This blog post is going to come across as rambling, and that’s fine.  That IS part of the name of the blog, of course.

While watching Doctor Who today (brilliant show; I plan on writing a blog post about it soon; how soon, I haven’t decided yet.  It WILL happen, though), I started thinking about Friday Night Lights.  I know that’s a bit confusing, but stick with me…this is going somewhere.

I watched the Series Five episode entitled “Vincent and the Doctor,” and it was about the Eleventh Doctor (Matt Smith) and his companion Amy Pond (Karen Gillan) traveling to meet Vincent Van Gogh (Tony Curran).

The story of the episode is immaterial, but I mention it to mention a Facebook conversation I had with my friend Nina Perez (brilliant author; both The Twin Prophecies and Blog it Out, Bitch! are available at Amazon).  She asked where I was in Doctor Who, and I told her I had planned to watch three episodes, the latter of which was Vincent and the Doctor.  She mentioned that she cried at that episode, and that got my curiosity piqued.  I went to watch it, and whereas I didn’t cry, it made me think about the last time a form of entertainment made me cry.

That was an episode of Friday Night Lights.

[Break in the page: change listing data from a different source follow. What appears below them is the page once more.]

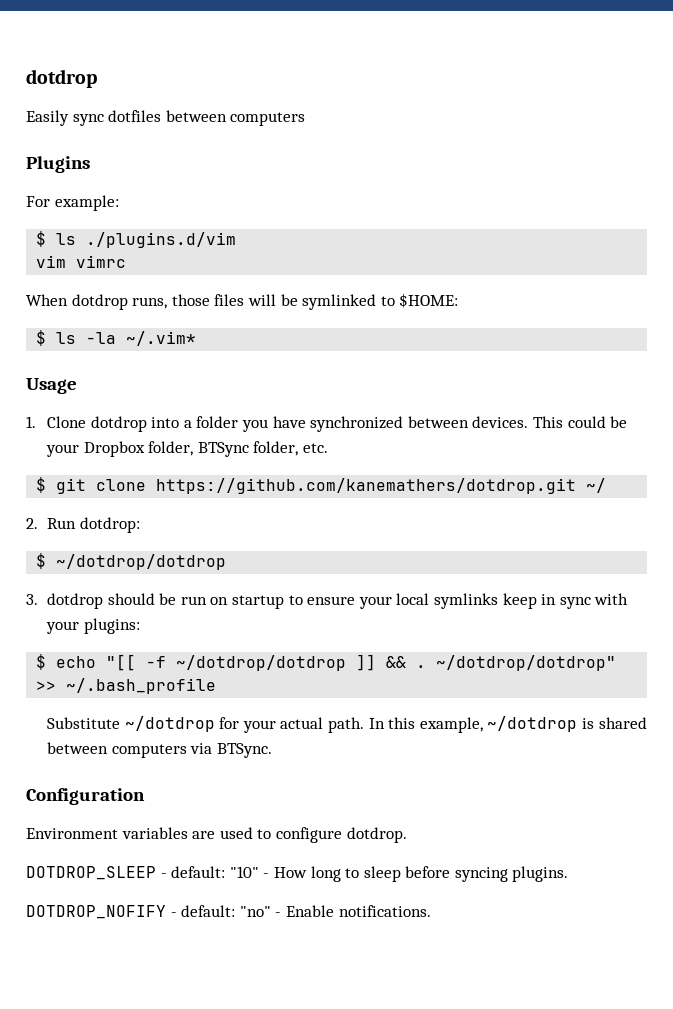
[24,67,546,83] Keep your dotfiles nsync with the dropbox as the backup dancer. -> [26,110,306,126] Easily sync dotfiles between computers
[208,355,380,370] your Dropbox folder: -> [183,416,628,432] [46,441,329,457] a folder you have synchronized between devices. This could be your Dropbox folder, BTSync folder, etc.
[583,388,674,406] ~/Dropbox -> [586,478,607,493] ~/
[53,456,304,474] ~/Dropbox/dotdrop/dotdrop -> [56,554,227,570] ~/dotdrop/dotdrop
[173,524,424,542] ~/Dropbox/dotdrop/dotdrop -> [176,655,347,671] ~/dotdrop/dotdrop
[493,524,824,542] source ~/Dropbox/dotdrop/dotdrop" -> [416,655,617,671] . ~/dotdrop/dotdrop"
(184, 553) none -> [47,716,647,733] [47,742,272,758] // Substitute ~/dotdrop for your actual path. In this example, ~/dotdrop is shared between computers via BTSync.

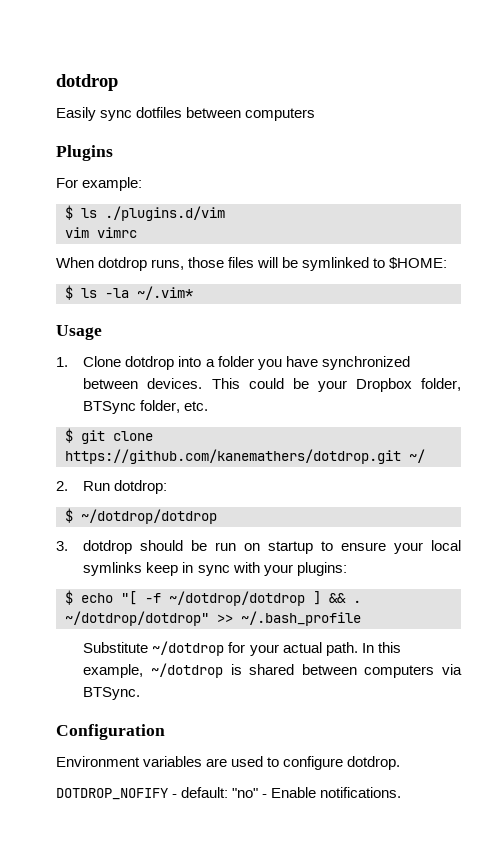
[106,654,137,671] "[[ -> [121,591,137,605] "[
[356,654,377,671] ]] -> [313,591,321,605] ]
[26,866,569,882] // DOTDROP_SLEEP - default: "10" - How long to sleep before syncing plugins. -> (401, 763) none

It was the episode where Matt Saracen’s dad died, and he had to speak at his funeral.  The episode was gutwrenching to watch, and I couldn’t help but to cry at the end.  It was rough to see Saracen go through all of the stages of grief in such a compressed amount of time.  That, and the ending scene got me, too.  But, even still…this isn’t about that episode.  It’s honestly not about any episode in particular.  It’s more about the series as a whole.

But, in order to explain it properly, I have to explain “Always,” the series finale.  At the end of the episode, the East Dillon Lions are in the Texas State Championship Game, and they have one more drive left to finish it off.  Led by versatile quarterback Vincent Howard (Michael B. Jordan), the Lions make one last grasp for the end zone.  Howard drops back to pass, throws a bomb downfield, and…the scene goes black  Now, at this point, most fans are wondering what happened?  Did the Lions win?  Did they lose?  What?  Well, the answer is mentioned (they did win), but it’s done in such a subtle way that you’ll miss it if you blink.

This ending originally confused me, but after a while, I began to get it.  The beauty of Friday Night Lights was never the football.  Sure, it was a part of the series, but it never was the series itself.  It was always the people.  At its core, Friday Night Lights was about life, and how it goes on, no matter what.  If you watch it, you see that they revisit characters from the very first episode on to the last, and everyone gets some form of closure.  Well…not quite everyone, but that’s neither here nor there.  What you see is, no matter what happens in one facet of the universe, life goes on.  That was a brilliant way to make the show more organic, and that was a brilliant way to wrap up five seasons of great television.

So, I wrap up this post by saying this: no matter what happens in one facet of your life, don’t give up hope.  Life does go on.

Clear Eyes. Full Hearts. Can’t Lose.